Rosenblatt Securities’s Kinngai Chan today issues cautious words about Seagate Technology (STX) as the company’s shares plummet by 17% following a dour Q2 outlook this morning.
As noted earlier, the company and analysts both see the effect of a shift to cloud computing, and the advent of flash-memory storage taking over from hard drives.

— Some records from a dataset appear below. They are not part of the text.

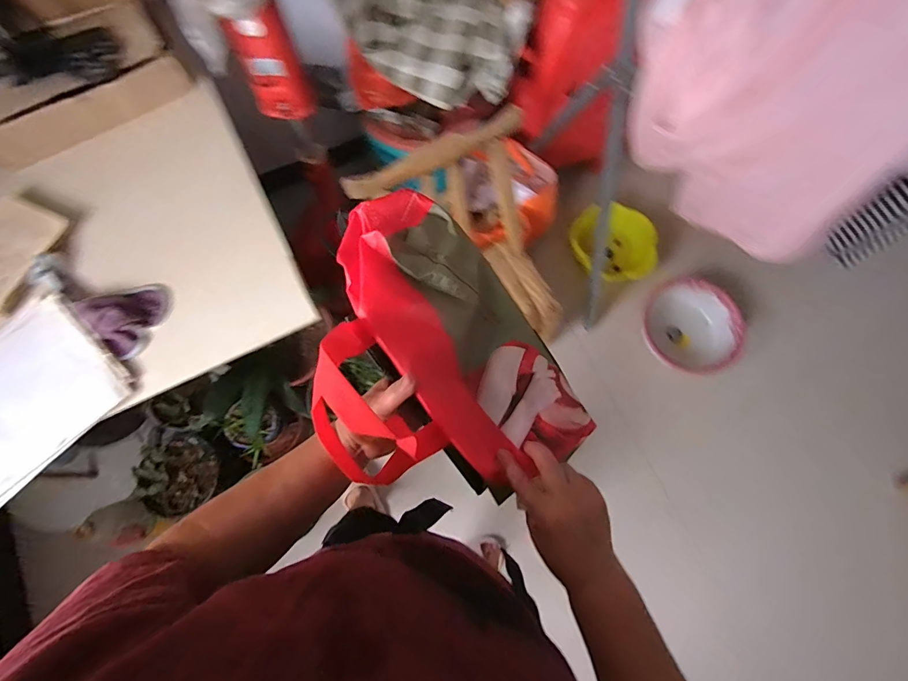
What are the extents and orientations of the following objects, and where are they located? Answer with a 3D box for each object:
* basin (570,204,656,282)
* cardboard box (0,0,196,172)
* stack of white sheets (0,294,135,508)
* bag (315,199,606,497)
[{"bbox_3d":[0.534,-0.320,1.399,0.258,0.130,0.272,0,75,-1],"label":"basin"},{"bbox_3d":[-0.698,-0.484,0.748,0.367,0.202,0.188,-35,78,-10],"label":"cardboard box"},{"bbox_3d":[-0.678,0.105,0.652,0.226,0.026,0.294,42,77,6],"label":"stack of white sheets"},{"bbox_3d":[-0.022,0.004,0.431,0.233,0.123,0.321,-30,77,-9],"label":"bag"}]

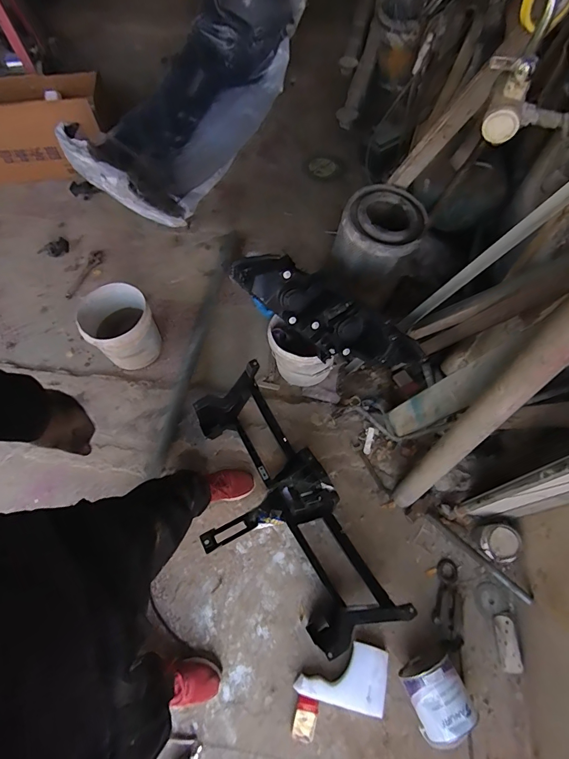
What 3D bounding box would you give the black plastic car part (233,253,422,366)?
[{"bbox_3d":[0.115,-0.228,1.240,0.667,0.131,0.216,40,73,19],"label":"black plastic car part"}]

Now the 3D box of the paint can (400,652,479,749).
[{"bbox_3d":[0.414,0.863,1.073,0.147,0.138,0.163,-21,66,-8],"label":"paint can"}]

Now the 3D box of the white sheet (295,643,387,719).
[{"bbox_3d":[0.166,0.842,1.132,0.244,0.045,0.153,9,65,7],"label":"white sheet"}]

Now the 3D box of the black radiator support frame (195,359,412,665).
[{"bbox_3d":[-0.046,0.419,1.263,0.403,0.197,0.871,-29,67,-11],"label":"black radiator support frame"}]

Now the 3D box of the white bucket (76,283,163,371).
[{"bbox_3d":[-0.641,-0.201,1.561,0.250,0.235,0.282,-32,67,-12],"label":"white bucket"}]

Chan hammers home the importance of the latter, arguing that the entire industry is heading for the proverbial knee in the curve where flash swamps drive sales, including in enterprise shipments:
We continue to have a negative view on the HDD sector in general and STX in particular as we believe cost cutting is not the best medium to a longer term strategy to address the seismic change that is happening in the industry. While STX understands the weakness in the PC client market and is adjusting its manufacturing footprint for this, management has not considered the possi- bility of a further steep function unit TAM contraction due to the cannibalization of the mainstream HDD segment by SSD. We believe the SSD industry is at the cusp of the steepest part of the S-curve growth and we believe that once a 256GB SSD encroaches into the mainstream HDD price point of $40-$45, we will see another steep function decline in the HDD TAM. We believe this fur- ther TAM reduction will result in further negative earnings revision into 2017 for STX.
Unlike competitor Western Digital (WDC), which also disappointed, yesterday, Seagate is not expanding as rapidly into flash, the way Western is with its planned acquisition of SanDisk (SNDK).